Vans have traditionally been the domain of rock bands. Legions of musicians have criss-crossed the country in gas-guzzling eight-seaters, sharing space with a trunkload of equipment and a backseat full of groupies. But there's another group of badass, hard-edged performers who haven't shied away from piling into the Econoline -- and they're getting ready to invade your bookshelves.

Sister Spit, the San Francisco-based spoken word and poetry institution known for touring the country and world with a van full of writers, performers, and queer renegades of every stripe, is jumping from the road to the page this fall. In September, Sister Spit: Writing, Rants, and Reminiscence From the Road, the first title from Sister Spit's new book imprint (in partnership with the legendary publisher City Lights), hits shelves -- the first in a series of books overseen by Spit founder Michelle Tea that will include work from established compatriots, as well as emerging talent from the same literary pirate mold.Sisterspitcover

Sister Spit began in 1994 as a free, women-only open-mic series in San Francisco, an alternative to what Tea calls a predominately straight, male scene full of "guys influenced by Henry Rollins and Charles Bukowski." Tea and her cohort Sini Anderson hosted the readings, attracting unknown writers, as well as boldfaced names like Mary Gaitskill, Eileen Myles, and Bambi Lake.

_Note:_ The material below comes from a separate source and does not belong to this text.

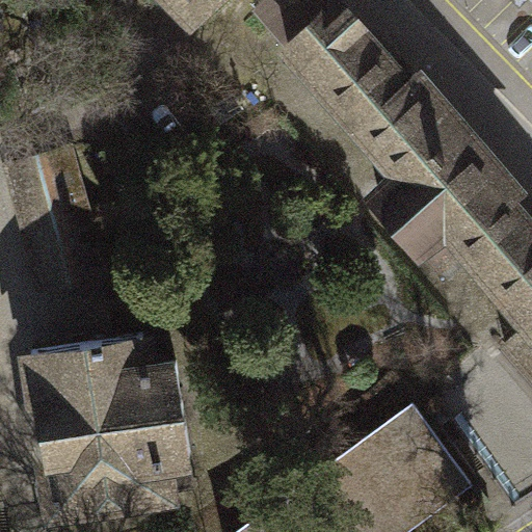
[(215,0),(171,0),(193,22),(215,0)]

After taking a break from the instantly popular series to tour with her rock band, Dirt Bike Gang, Tea realized that what she wanted to do was bring her reading series on the road.

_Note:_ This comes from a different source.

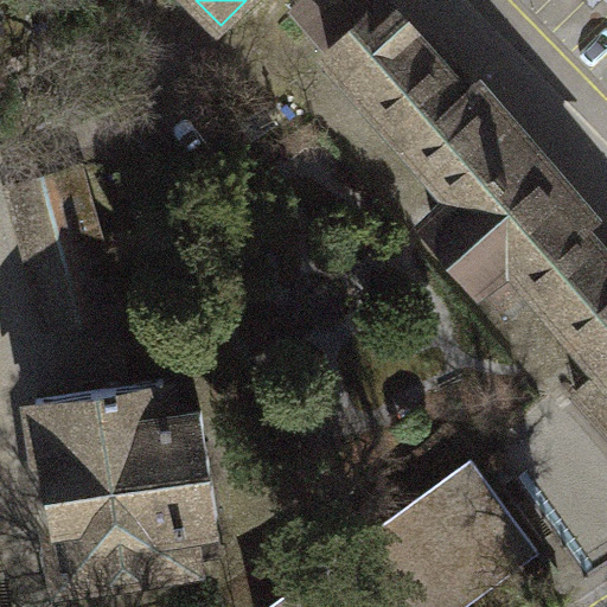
[(331,56),(379,11),(368,0),(306,0),(294,12),(331,56)]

"We had incredible experience of being artists on the road in America, meeting other queers, and getting to see other scenes," Tea says of her first tour. "I left the band after that tour because I wanted to focus on writing and felt I wasn't writing as much once I started playing drums. But I really wanted to have that experience again."

And she did. Tea and Anderson took the group on the road for the first time in 1997 with a one-month, 30-show tour of the U.S.

"We had no credit cards, we had no parents who were giving us money or anything like that," Tea says. "We were in our early twenties. We had no cell phones I didn't have a computer. We fundraised for a solid year to buy a van, and it was really successful. We didn't make any money -- everyone got paid $80 at the end of it all."

The group toured for three years before going on hiatus -- Tea and Anderson no longer work together -- and then reactivating in 2007. During that time, Tea continued to establish herself as a bookish Bay Area powerhouse, working as a writer and editor, and running RADAR, a literary nonprofit group. It's no surprise then that City Lights, the publishing house founded by Beat poet Lawrence Ferlinghetti, wanted to be in the Michelle Tea business.

"I felt [Sister Spit] had a natural home here," says City Lights publisher Elaine Katzenberger. "City Lights has had a long tradition of publishing what some people might call renegade writing, and certainly queer literature has had a home at City Lights since the very beginning."

Tea aims to keep that tradition burning bright. "One of the reasons why I wanted to do this imprint," she says, "is so many of the amazing writers that I know are published on small presses that are going under because they're small and they're queer and the publishing industry's brutal. We nurture all of this work from people who are really great but struggle to find a place. That's really why we're doing this."